Without the distraction of vying for the crown of Ultimate Adaptation, it might just be possible to look at these two productions in their true light.

On one hand we have the Guy Ritchie film franchise, still bound in the Victorian setting which we are so thoroughly familiar with, but given a little modern edge with the addition of the subversively stylish steampunk look. The action is packed in eye-wateringly tight and Robert Downey Jr’s Holmes has the sort of glib charm that has been missing from the long procession of stoic and stodgy, dourly Victorian Holmeses that came before him. Conan Doyle actually did write the great detective as having possessed quite some degree of charm, not that you’d know it for all the looming sourness we often see portrayed. This is not to say that Downey Jr is the best Holmes, only to say that he’s certainly an interesting one. He is a Holmes for the new century, still anchored in the last century, and I believe that this is where the adaptation loses itself a little.

 

Ritchie keeps the films in a Victorian setting, but he’s not really content to play with Victorian toys. In my mind I always refer to these movies as SherLock, Stock, and Two Smoking Barrels, and that’s a little bit telling of how I feel about it. Playing with the steampunk idea lent the first film, and its subsequent sequel A Game of Shadows, some pinch of style, but it comes at the cost of Conan Doyle’s works. There is something sadly un-Holmesian about these films, though that doesn’t stop them from being fun romps to watch.

Adaptations, I feel, don’t have the be cut-and-paste carbon copies of their source material, but I still think they need to preserve the original tone. Plot differences are allowed, changes are acceptable, so long as they keep the soul of the book alive. It’s for just this reason that I have to love the BBC’s Sherlock.
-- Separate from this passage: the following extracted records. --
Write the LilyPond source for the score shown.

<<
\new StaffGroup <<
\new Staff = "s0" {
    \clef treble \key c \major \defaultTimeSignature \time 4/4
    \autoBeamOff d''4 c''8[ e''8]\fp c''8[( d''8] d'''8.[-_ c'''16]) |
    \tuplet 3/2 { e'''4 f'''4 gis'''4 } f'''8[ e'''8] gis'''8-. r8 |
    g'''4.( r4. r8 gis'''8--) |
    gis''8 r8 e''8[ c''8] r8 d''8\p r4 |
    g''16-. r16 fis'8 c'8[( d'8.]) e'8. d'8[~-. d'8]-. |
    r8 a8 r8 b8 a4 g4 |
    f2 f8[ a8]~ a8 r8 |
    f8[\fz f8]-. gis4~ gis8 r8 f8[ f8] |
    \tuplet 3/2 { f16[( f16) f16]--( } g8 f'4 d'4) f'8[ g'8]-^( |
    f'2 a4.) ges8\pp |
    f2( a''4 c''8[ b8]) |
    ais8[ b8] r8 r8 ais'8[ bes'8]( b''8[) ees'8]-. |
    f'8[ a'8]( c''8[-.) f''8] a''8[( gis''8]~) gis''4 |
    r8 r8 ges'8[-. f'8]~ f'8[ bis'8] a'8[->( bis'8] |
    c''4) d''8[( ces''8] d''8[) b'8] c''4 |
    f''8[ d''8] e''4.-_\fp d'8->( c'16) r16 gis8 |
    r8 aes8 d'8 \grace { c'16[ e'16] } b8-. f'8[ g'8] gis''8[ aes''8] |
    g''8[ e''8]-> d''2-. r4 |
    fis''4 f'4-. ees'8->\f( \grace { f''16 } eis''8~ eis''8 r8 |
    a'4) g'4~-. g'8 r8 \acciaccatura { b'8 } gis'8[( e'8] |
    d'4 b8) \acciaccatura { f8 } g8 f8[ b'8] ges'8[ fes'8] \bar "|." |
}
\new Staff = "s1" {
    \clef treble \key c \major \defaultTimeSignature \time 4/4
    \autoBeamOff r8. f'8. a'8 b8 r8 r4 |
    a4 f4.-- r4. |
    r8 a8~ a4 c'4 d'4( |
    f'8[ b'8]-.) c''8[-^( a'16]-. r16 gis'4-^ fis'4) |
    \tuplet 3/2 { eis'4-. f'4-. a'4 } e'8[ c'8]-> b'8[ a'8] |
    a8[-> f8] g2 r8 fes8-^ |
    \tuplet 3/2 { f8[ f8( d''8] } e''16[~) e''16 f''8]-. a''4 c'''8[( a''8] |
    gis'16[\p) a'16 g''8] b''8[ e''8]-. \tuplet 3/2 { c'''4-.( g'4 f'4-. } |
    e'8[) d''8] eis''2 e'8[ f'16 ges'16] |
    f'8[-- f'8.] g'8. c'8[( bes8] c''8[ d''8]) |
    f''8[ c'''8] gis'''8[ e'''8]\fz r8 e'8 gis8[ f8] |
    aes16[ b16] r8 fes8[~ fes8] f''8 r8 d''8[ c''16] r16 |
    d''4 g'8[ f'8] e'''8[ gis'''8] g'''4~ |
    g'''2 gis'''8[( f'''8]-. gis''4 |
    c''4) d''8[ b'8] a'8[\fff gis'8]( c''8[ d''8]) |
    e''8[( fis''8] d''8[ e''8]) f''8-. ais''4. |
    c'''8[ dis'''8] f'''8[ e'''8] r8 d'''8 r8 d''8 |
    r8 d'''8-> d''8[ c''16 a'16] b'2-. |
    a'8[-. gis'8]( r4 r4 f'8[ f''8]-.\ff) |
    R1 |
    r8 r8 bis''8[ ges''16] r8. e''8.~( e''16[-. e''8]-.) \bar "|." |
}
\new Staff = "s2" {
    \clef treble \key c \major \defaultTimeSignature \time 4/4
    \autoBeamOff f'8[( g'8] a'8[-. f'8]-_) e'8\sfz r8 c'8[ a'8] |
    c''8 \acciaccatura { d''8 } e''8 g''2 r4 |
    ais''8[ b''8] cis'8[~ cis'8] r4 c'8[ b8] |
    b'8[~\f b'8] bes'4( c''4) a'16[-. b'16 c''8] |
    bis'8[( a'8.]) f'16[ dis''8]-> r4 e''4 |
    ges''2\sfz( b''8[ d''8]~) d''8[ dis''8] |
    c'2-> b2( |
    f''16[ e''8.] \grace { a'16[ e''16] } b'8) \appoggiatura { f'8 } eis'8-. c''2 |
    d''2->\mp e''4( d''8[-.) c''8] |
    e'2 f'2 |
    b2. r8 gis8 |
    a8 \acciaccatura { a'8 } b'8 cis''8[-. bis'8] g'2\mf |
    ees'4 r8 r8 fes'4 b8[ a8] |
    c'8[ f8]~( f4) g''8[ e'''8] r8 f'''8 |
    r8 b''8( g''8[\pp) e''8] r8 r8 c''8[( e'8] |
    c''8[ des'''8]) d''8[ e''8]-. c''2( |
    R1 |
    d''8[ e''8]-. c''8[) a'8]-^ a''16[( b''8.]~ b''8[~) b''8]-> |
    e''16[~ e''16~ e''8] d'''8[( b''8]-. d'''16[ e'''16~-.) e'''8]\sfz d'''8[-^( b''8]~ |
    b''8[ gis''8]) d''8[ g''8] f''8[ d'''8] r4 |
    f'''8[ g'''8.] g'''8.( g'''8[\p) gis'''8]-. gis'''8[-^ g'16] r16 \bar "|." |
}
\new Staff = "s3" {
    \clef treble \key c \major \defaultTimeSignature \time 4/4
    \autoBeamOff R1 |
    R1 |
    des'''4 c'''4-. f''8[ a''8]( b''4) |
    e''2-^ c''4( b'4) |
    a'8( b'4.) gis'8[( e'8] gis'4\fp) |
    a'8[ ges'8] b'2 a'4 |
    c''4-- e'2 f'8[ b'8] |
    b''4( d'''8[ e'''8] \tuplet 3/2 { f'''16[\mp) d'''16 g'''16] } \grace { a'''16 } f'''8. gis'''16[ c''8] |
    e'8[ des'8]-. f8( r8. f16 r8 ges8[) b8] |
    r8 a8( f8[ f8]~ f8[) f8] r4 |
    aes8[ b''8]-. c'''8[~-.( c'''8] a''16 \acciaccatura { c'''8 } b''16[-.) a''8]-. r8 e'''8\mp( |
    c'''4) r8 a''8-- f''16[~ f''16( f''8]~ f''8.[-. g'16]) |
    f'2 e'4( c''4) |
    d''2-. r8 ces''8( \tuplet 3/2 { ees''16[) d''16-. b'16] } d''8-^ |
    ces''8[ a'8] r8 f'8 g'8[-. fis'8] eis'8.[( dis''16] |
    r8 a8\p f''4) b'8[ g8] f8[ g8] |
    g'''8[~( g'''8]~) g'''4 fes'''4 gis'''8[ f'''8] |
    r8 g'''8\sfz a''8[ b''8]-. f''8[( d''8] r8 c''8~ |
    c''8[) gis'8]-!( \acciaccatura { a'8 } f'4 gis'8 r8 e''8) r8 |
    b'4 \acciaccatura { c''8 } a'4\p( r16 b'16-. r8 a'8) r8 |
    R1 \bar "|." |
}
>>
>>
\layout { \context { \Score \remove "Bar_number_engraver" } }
Now, I’m having problems saying this without sounding like a crazy fangirl, so let’s just get this out of the way early: Benedict Cumberbatch. He’s the sort of man who’s irresistible to women who like their blokes tall, pale, and odd, which is fortuitous indeed because those women already like Sherlock Holmes anyway.

 

In this form, Holmes is a little more rude and brusque than Conan Doyle ever really wrote him, but this is a rude and brusque kind of a century we’re living in. This incarnation of Sherlock Holmes is a younger man than we’re used to, with a sharp mind and a sharper tongue. His caustic eccentricity is tempered by a better Watson than we’ve seen in decades; Martin Freeman is truly John Watson as he should always be portrayed. Not the bumbling fool of some films, but the voice of reason, an Everyman who serves to anchor Holmes in the real world. Where Cumberbatch’s performance is a stylised, effervescent brilliance of mile-a-minute rants and jibes, Freeman is grounded, real, and so achingly easy to identify with. In the books, he is the main narrator of events, connecting the audience to the great detective’s world; and fittingly in the show, he’s the character the audience can connect with.

Don’t complain that Sherlock Holmes sends text messages now, even in Conan Doyle’s works he was a man who made use of what technology was available to him. Don’t let it bother you that John Watson keeps a blog, or Lestrade is now a Detective Inspector, or Mycroft makes use of London’s plentiful security cameras. These are just details, little footnotes that help to tell a story, but the story itself remains unchanged.

The reason BBC’s Sherlock works so well is that buried down deep under the billowing greatcoats, the London cabs and the distinctly un-Victorian vernacular, there beats the heart of Arthur Conan Doyle’s great detective.